IEEE VIS 2024 Content: Steering LLM Summarization with Visual Workspaces for Sensemaking

Steering LLM Summarization with Visual Workspaces for Sensemaking

Xuxin Tang - Computer Science Department, Blacksburg, United States

Eric Krokos - Dod, Laurel, United States

Kirsten Whitley - Department of Defense, College Park, United States

Can Liu - City University of Hong Kong, Hong Kong, China

Naren Ramakrishnan - Virginia Tech, Blacksburg, United States

Chris North - Virginia Tech, Blacksburg, United States

Room: Bayshore II

2024-10-14T16:00:00ZGMT-0600Change your timezone on the schedule page
2024-10-14T16:00:00Z
Exemplar figure, described by caption below
We created an intermediate workspace based on the ground truth of an intelligence analysis dataset to better understand the enhancements in LLM summarization achieved by integrating the worksapce. We then conducted proof-of-concept experiments to assess how the workspace and each type of information impact LLM summarization. The experiment pipeline and simulated workspace is shown in the image.
Abstract

Large Language Models (LLMs) have been widely applied in summarization due to their speedy and high-quality text generation. Summarization for sensemaking involves information compression and insight extraction. Human guidance in sensemaking tasks can prioritize and cluster relevant information for LLMs. However, users must translate their cognitive thinking into natural language to communicate with LLMs. Can we use more readable and operable visual representations to guide the summarization process for sensemaking?

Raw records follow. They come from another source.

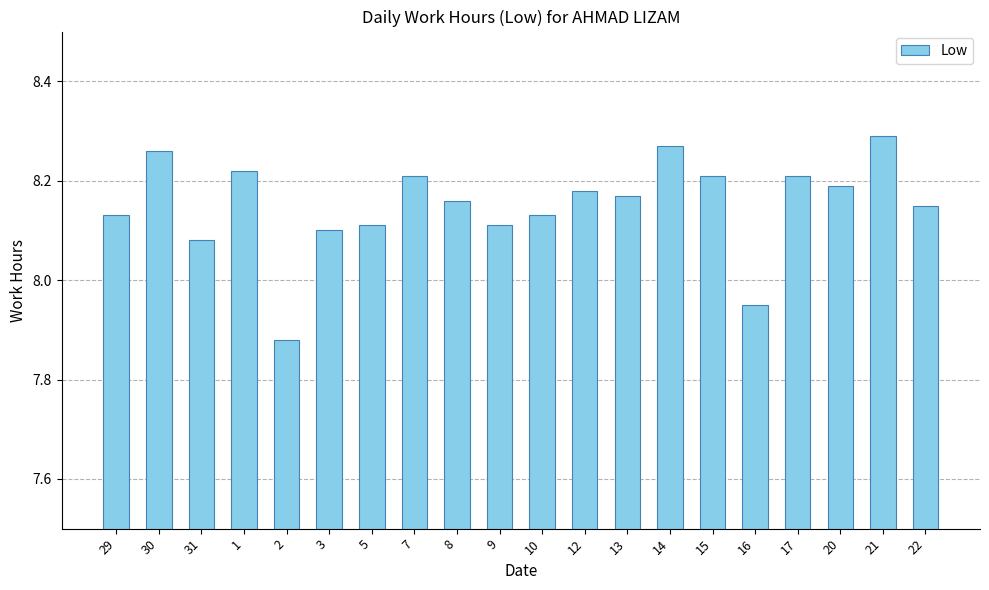

What is the sum of all values?

163.0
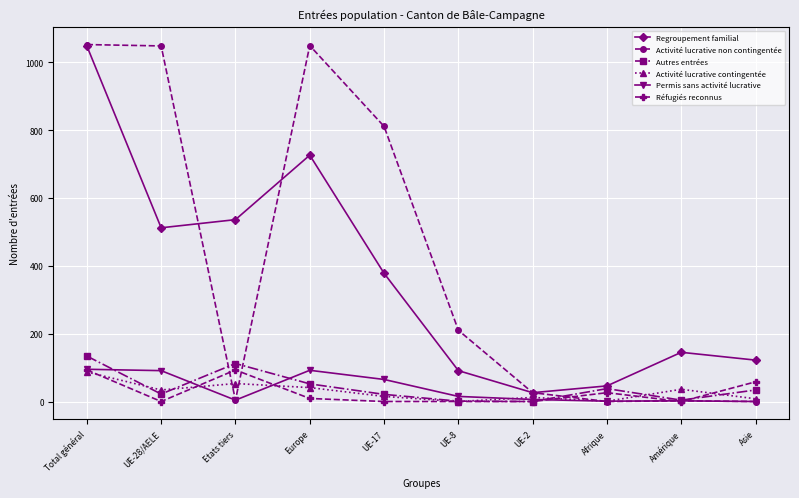

What is the label of the 5th point from the left?

UE-17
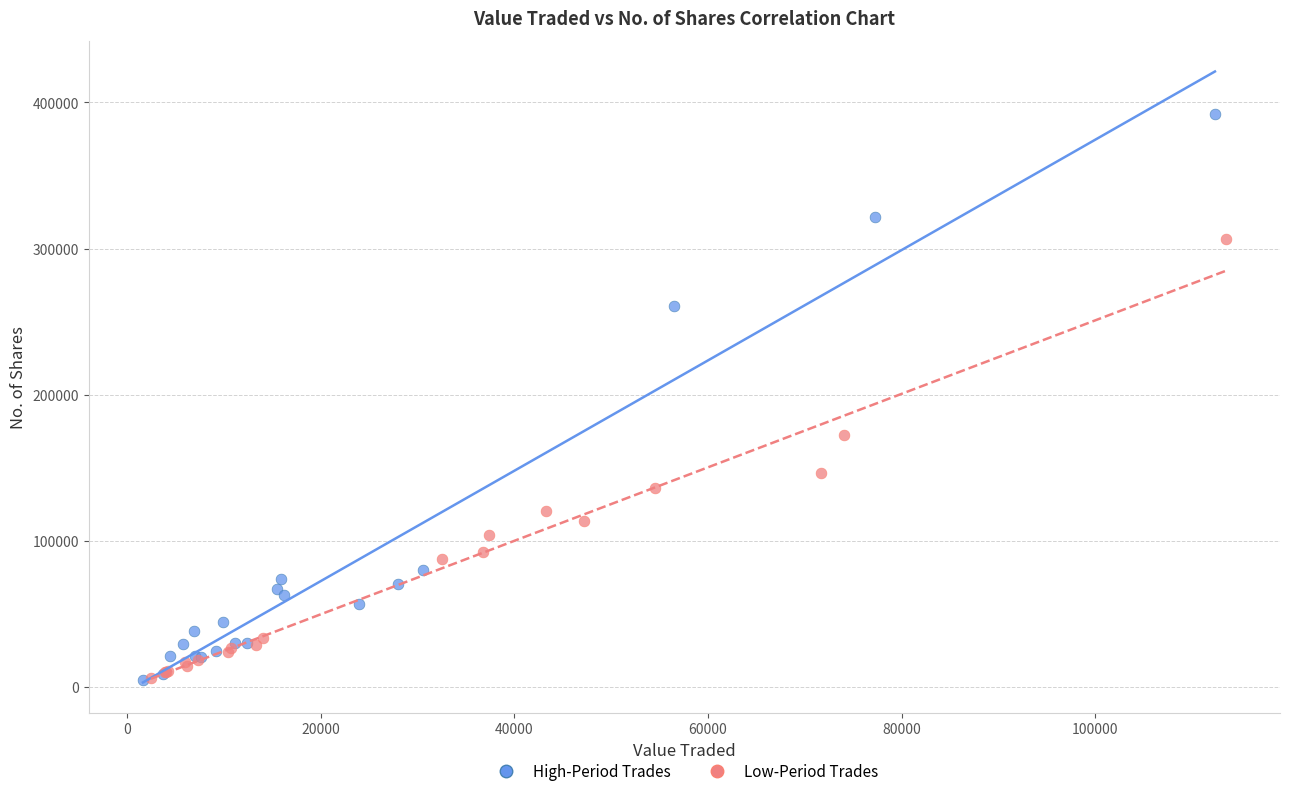

Which series has the largest Y range (max minus min)?

High-Period Trades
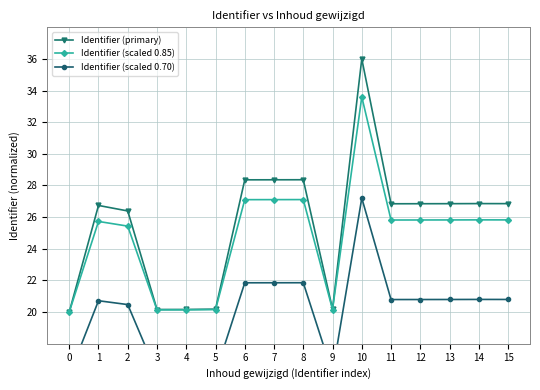

At how many categories does at least one series exceed 22?

11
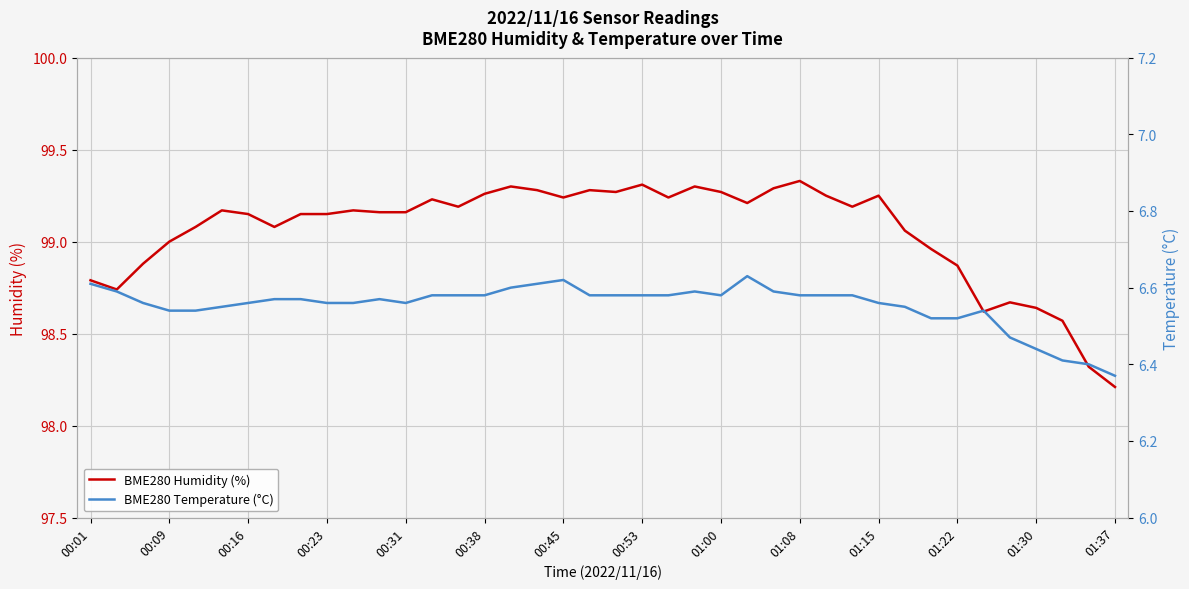

How many BME280 Temperature (°C) values are between 6 and 7?

40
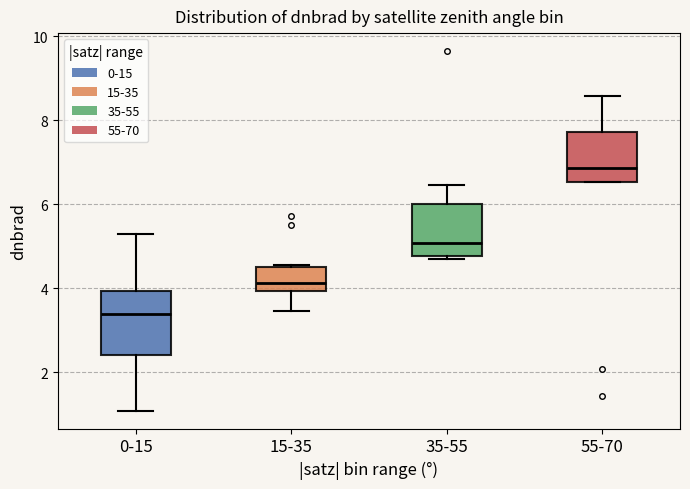

Which box is the tallest, from its lower edge to its upper edge?

0-15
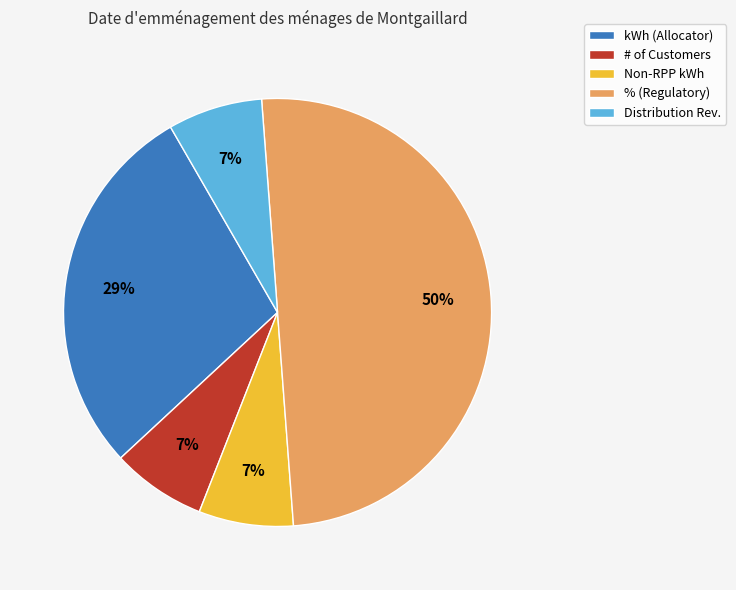

True or false: Non-RPP kWh accounts for 1% of the total.

False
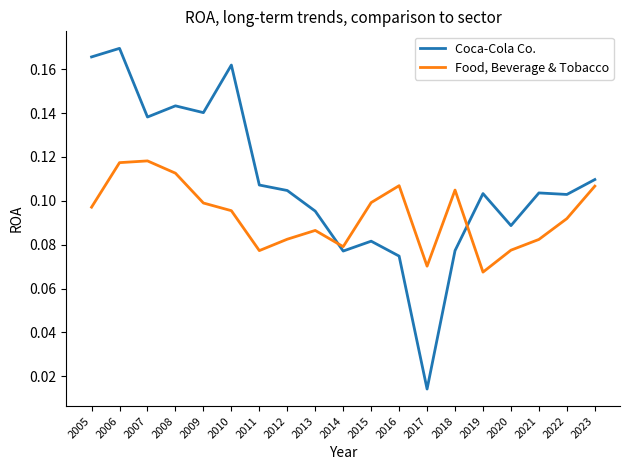

The Coca-Cola Co. series shows 0.0 at 2012. True or false?

False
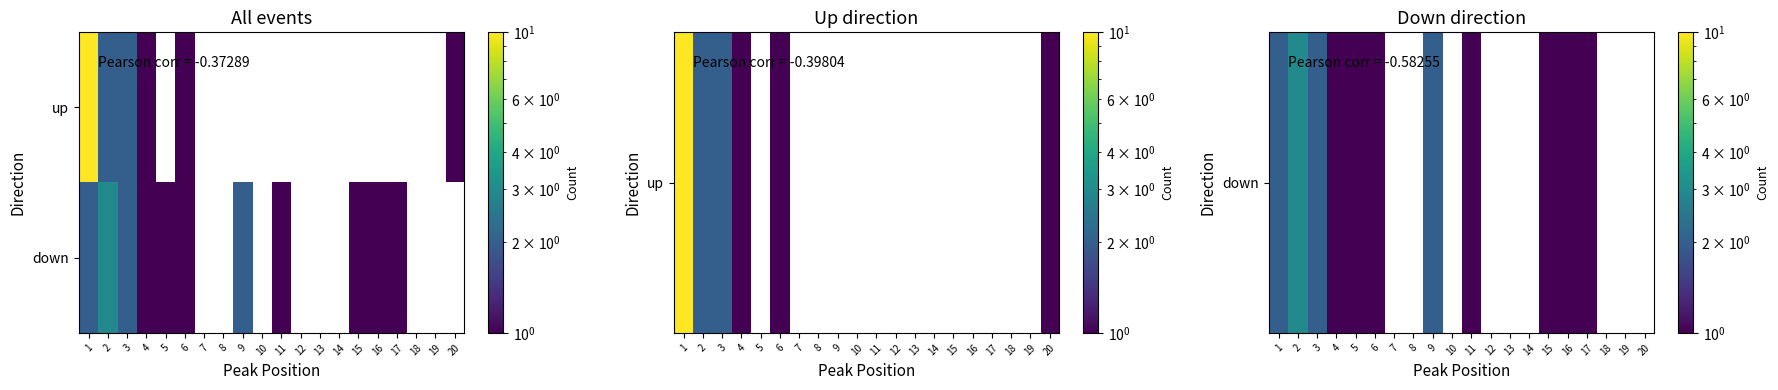

What is the total value across all series at 3?

4.0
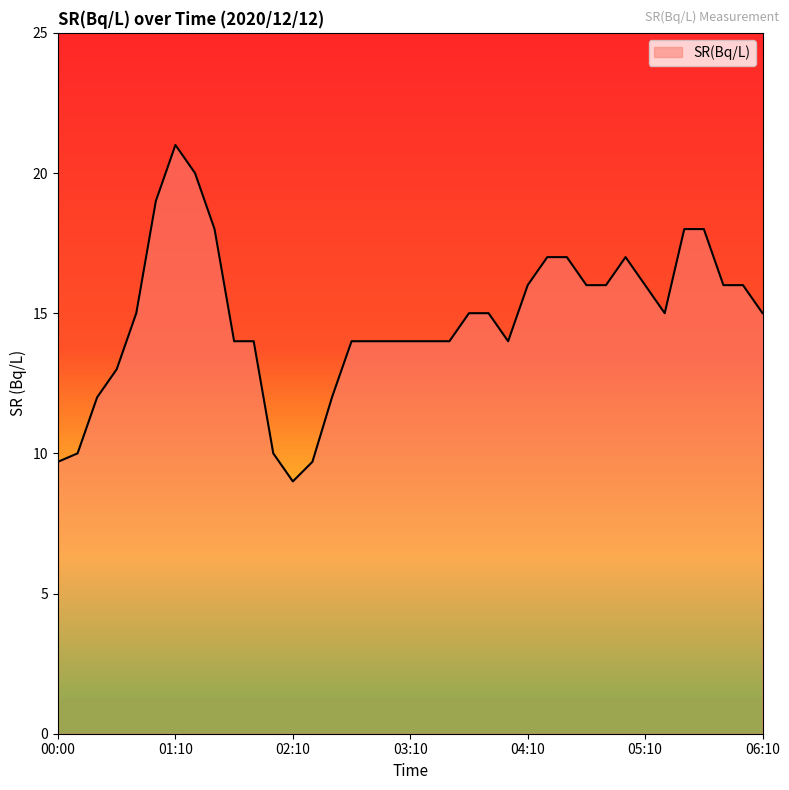

What is the difference between the maximum and minimum values?

12.0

Therefore, we propose introducing an intermediate step--a schematic visual workspace for human sensemaking--before the LLM generation to steer and refine the summarization process. We conduct a series of proof-of-concept experiments to investigate the potential for enhancing the summarization by GPT-4 through visual workspaces. Leveraging a textual sensemaking dataset with a ground truth summary, we evaluate the impact of a human-generated visual workspace on LLM-generated summarization of the dataset and assess the effectiveness of space-steered summarization. We categorize several types of extractable information from typical human workspaces that can be injected into engineered prompts to steer the LLM summarization. The results demonstrate how such workspaces can help align an LLM with the ground truth, leading to more accurate summarization results than without the workspaces.